Acompanhei as eleições presidenciais mas, praticamente sabendo de antemão quem seria o vencedor, deixei-me levar pela corrente e concentrei-me na luta entre os primeiros dos últimos,

como se estivéssemos perante uma corrida com direito a pódio de três alturas. Notícia após notícia, entrevista após entrevista, debate após debate, tudo acabava no mesmo: só porrada no André Ventura.

Quanto aos debates televisivos em específico, e mesmo entre candidatos com experiência política para dar e vender, não houve um que não caísse na esparrela: redução do debate à discussão de três ou quatro assuntos altamente polémicos e populistas que exploram o medo,

puxam a emoção, mas, acima de tudo, que captam a atenção de quem assiste... Em bom rigor,

nestas eleições não houve debate sério, capaz de esclarecer os ouvintes relativamente ao que

seria de esperar de cada candidato caso vencesse as eleições.
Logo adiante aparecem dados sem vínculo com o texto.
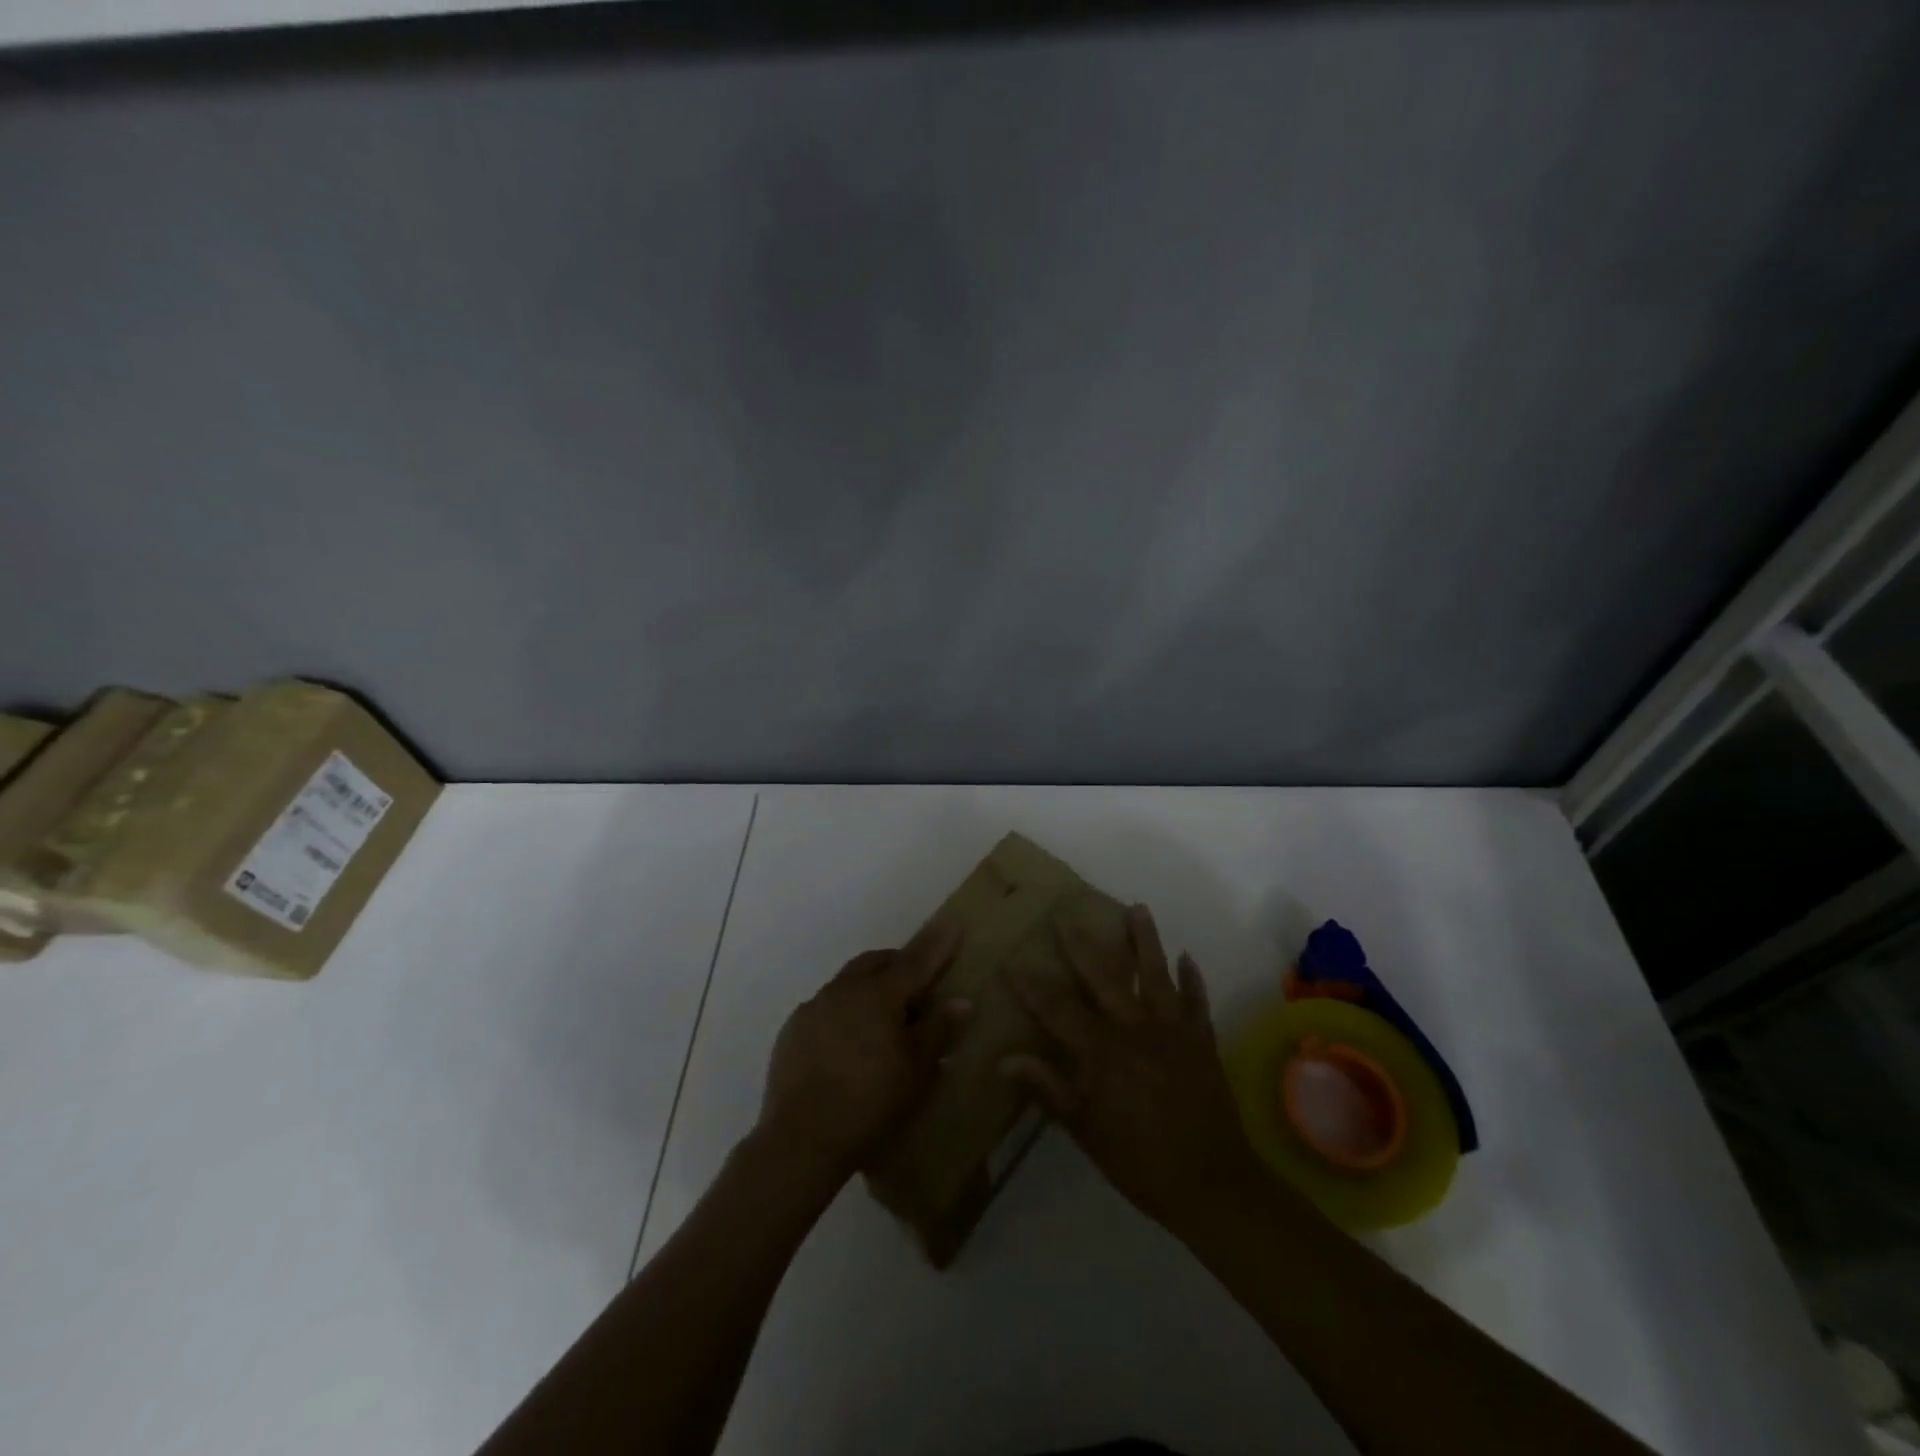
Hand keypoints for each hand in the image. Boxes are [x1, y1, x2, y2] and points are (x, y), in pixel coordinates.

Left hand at [757, 922, 969, 1183]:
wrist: (799, 1142)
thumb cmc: (869, 1103)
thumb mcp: (915, 1071)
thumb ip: (937, 1030)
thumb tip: (960, 1000)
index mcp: (878, 994)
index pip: (915, 961)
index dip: (937, 943)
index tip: (953, 922)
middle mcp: (843, 990)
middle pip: (876, 963)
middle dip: (899, 963)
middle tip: (919, 984)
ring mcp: (813, 1008)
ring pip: (849, 982)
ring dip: (870, 987)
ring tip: (885, 1017)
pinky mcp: (793, 1031)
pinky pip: (827, 1007)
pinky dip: (846, 1011)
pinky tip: (850, 1042)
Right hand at [1001, 904, 1264, 1230]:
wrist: (1211, 1183)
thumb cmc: (1139, 1161)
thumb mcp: (1085, 1131)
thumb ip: (1048, 1089)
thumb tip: (1004, 1061)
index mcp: (1102, 1052)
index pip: (1057, 1009)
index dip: (1031, 986)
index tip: (1011, 961)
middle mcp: (1135, 1029)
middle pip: (1103, 977)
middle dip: (1080, 944)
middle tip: (1065, 914)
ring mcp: (1173, 1031)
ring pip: (1156, 975)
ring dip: (1145, 940)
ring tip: (1138, 909)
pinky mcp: (1202, 1041)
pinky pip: (1196, 1002)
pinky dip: (1192, 979)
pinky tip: (1188, 957)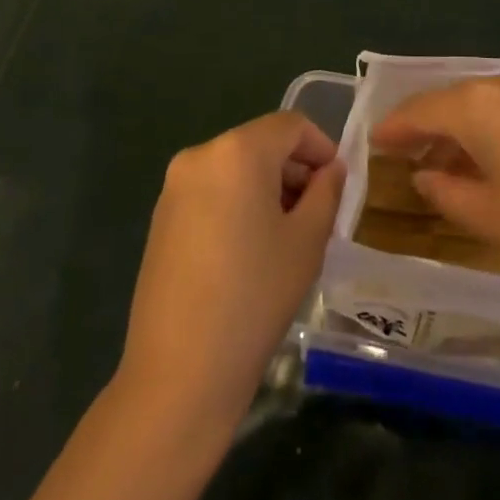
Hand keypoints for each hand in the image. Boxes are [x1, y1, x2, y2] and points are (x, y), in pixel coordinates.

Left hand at [117, 112, 343, 426]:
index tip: (338, 186)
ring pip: (236, 168)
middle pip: (261, 144)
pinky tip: (249, 251)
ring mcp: (174, 187)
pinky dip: (238, 203)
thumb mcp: (308, 241)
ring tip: (286, 236)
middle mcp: (200, 155)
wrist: (179, 373)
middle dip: (294, 169)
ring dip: (267, 187)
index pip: (291, 126)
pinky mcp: (161, 218)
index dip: (322, 147)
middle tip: (318, 215)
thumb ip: (326, 192)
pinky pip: (212, 191)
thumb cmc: (255, 296)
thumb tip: (331, 170)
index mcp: (237, 151)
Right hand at [371, 68, 499, 281]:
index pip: (418, 110)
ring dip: (457, 131)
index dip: (392, 129)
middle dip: (424, 129)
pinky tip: (490, 159)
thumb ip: (445, 194)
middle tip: (404, 157)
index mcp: (475, 105)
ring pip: (479, 104)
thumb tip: (426, 176)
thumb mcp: (490, 217)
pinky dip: (488, 129)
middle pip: (449, 102)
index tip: (372, 143)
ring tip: (444, 165)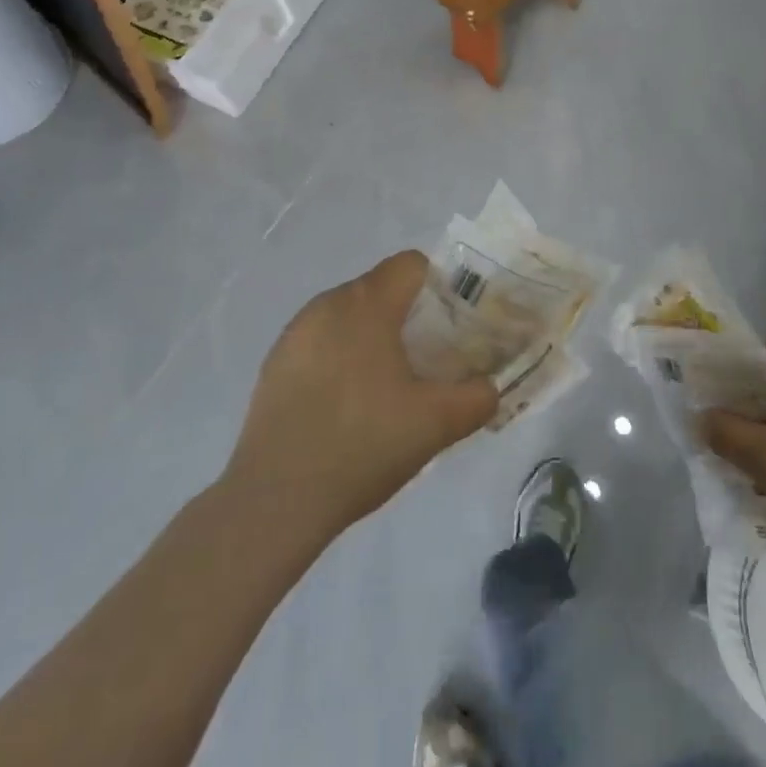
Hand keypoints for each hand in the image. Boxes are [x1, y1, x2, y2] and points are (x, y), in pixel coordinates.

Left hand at [221, 251, 496, 546]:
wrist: (275, 501)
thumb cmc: (363, 445)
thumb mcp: (436, 424)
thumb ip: (478, 397)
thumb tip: (491, 387)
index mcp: (366, 304)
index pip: (411, 265)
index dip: (440, 287)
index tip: (452, 328)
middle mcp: (327, 305)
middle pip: (381, 289)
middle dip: (409, 316)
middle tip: (429, 362)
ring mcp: (295, 334)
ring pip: (349, 316)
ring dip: (373, 337)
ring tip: (388, 388)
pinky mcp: (274, 364)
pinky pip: (321, 342)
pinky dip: (341, 358)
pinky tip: (346, 407)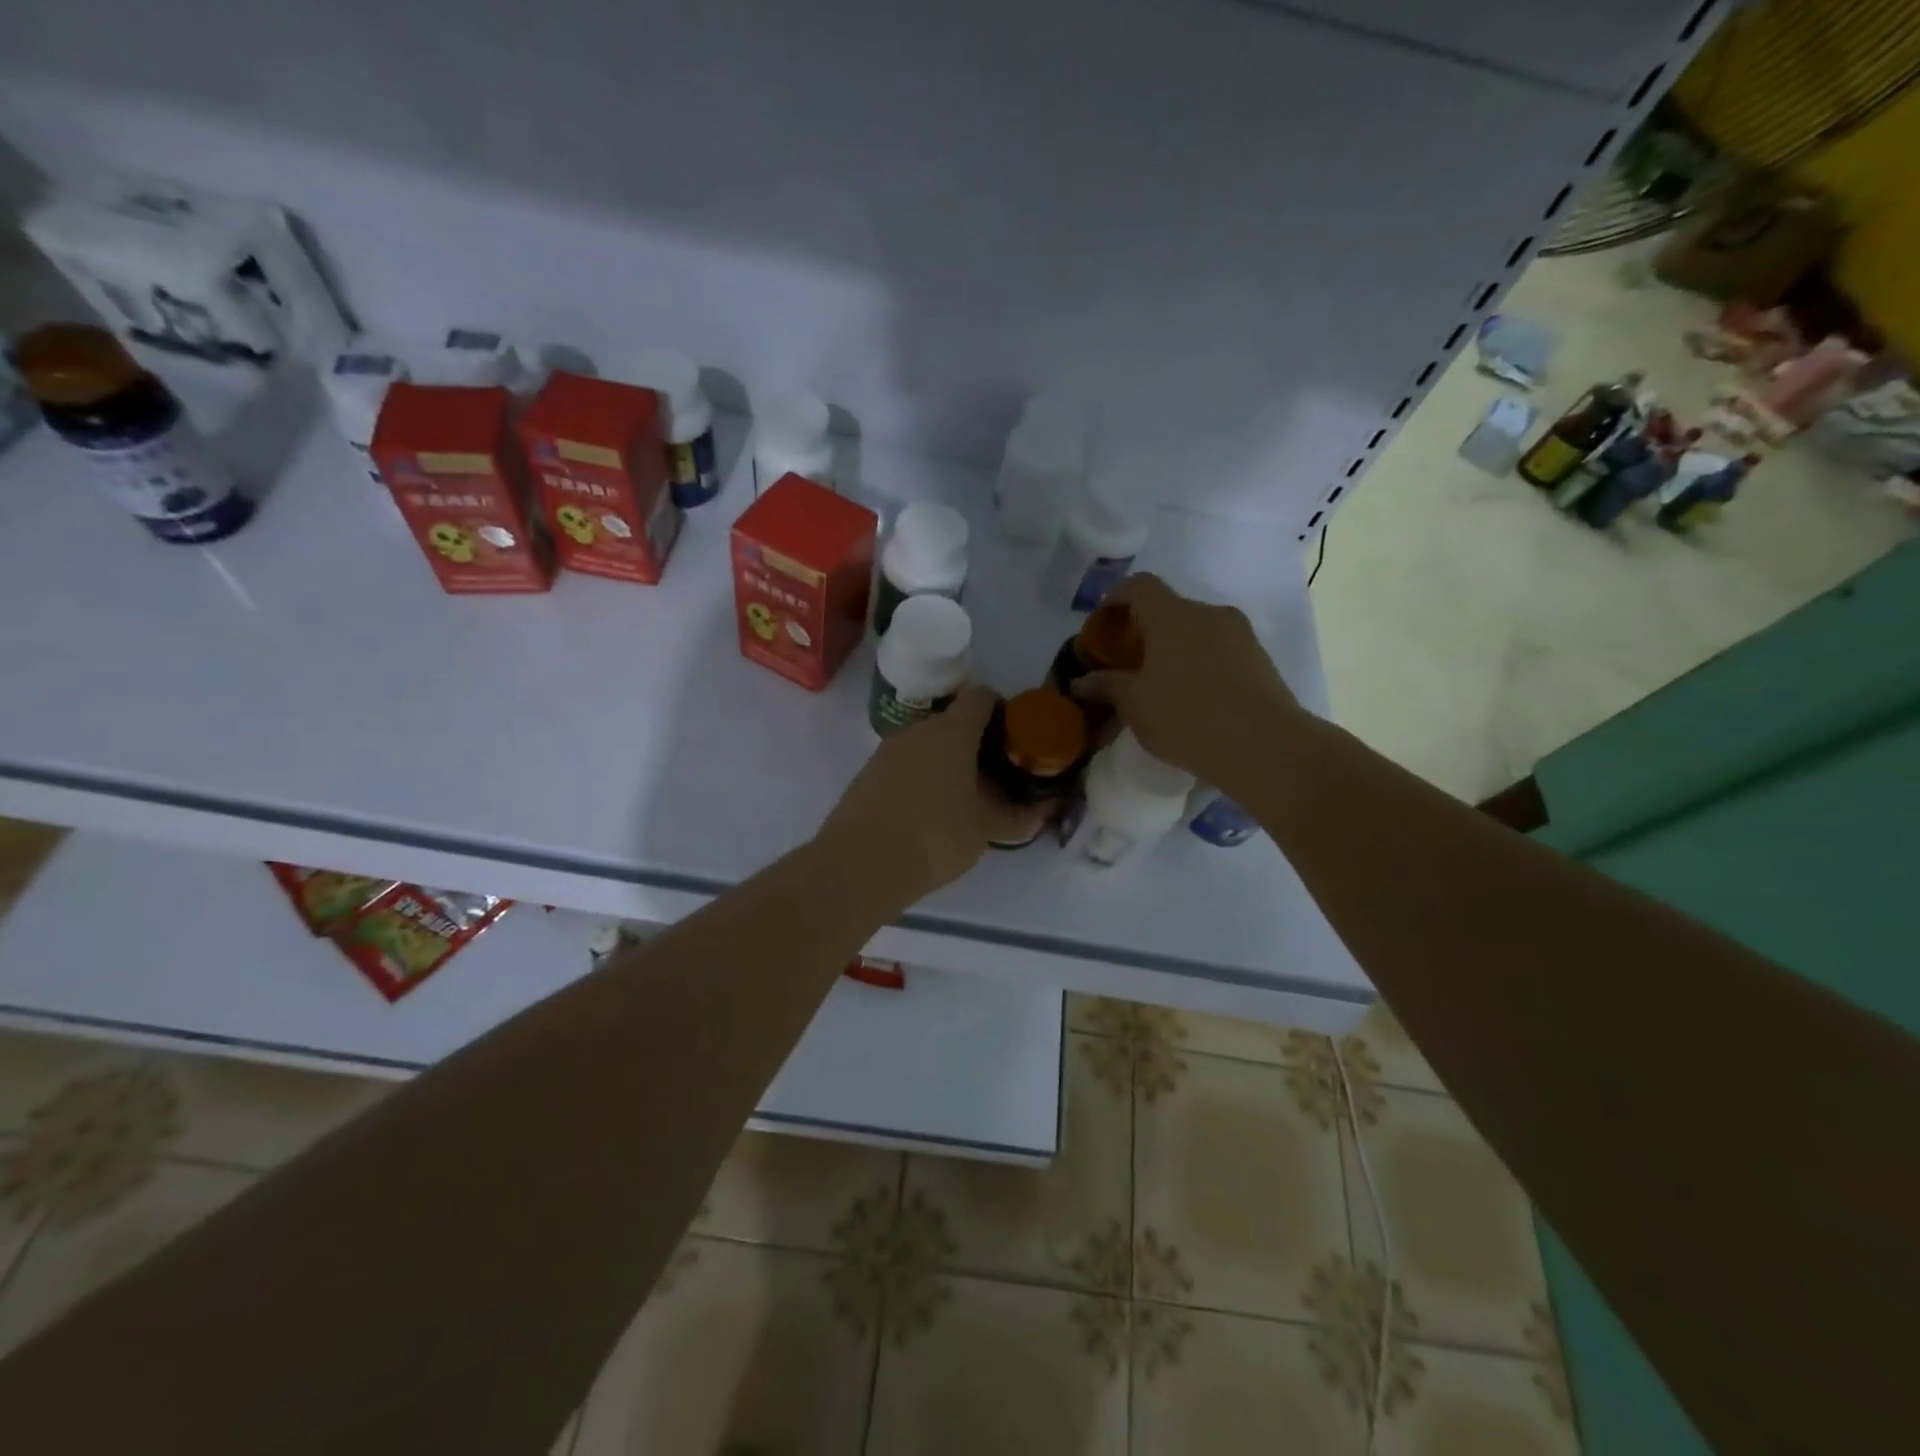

Qual seria o seu papel na

pandemia? O que é que esperavam quanto ao futuro do caquético projeto europeu e qual o papel de Portugal nele? Qual o seu contributo para preparar a forte crise que se avizinha? O que esperam da relação com o Governo? Será que as propostas ficaram reféns dos respetivos programas políticos? É certo que o Presidente da República não é Governo, mas seguramente caber-lhe-á um papel importante a desempenhar no meio disto tudo. E o que dizer do novo formato tripartido de debate? Parece que a figura do moderador, isento e imparcial, é coisa do passado.

Imediatamente após cada digladiação chegavam os comentadores e, uma vez mais, de cima a baixo, porrada no André Ventura.

A concentração nesta candidatura foi tanta que, pela primeira vez na minha já não tão curta vida, assisti a debates cuja discussão se centrou nas ideias do candidato ausente, como que se

de um ser omnipresente se tratasse. Que não restem dúvidas: nos dias que correm a disputa é pela atenção das pessoas que, em tempo de pandemia, é alcançada através dos meios de comunicação social e das redes sociais. Perfeitamente conscientes disto, Ventura e o seu partido certamente agradecem toda a atenção que abundantemente lhes foi concedida.

Bem sei que os resultados das presidenciais são especiais, mas o que se fez nestas eleições foi brincar com o fogo: o extremismo não se combate com populismo e, a julgar pelos resultados, também não se combate com batom; em Estado de Direito Democrático a solução não pode ser a de proibir só porque incomoda; se não sabemos lutar sumo, é melhor resistir à tentação de ir para a lama; para arbitrar de forma competente é preciso, desde logo, ser imparcial e resistir à tentação de ser justiceiro; as correntes extremistas alimentam-se dos problemas que foram abandonados pelos ditos partidos tradicionais, pelo que o primeiro passo para inverter o seu crescimento tem de ser o de abordar tais questões – minorias étnicas, combate à corrupção, concretização da justiça, mais e melhor eficácia e fiscalização na distribuição dos apoios sociais, entre tantos outros – de forma clara e profunda, sem receios nem preconceitos; a tendência mantém-se: a população está cada vez mais descrente no sistema político atual e urge restabelecer a confiança perdida, demostrando que uma democracia diversa, tolerante e integradora continua, com todos os seus defeitos, a ser o melhor regime à data. Caso contrário, nem o céu será limite para o extremismo em Portugal a médio prazo, seja ele de direita ou de esquerda. Note-se que o primeiro passo, o da sua normalização, já foi dado nos Açores. Será mesmo isto que queremos para o nosso futuro?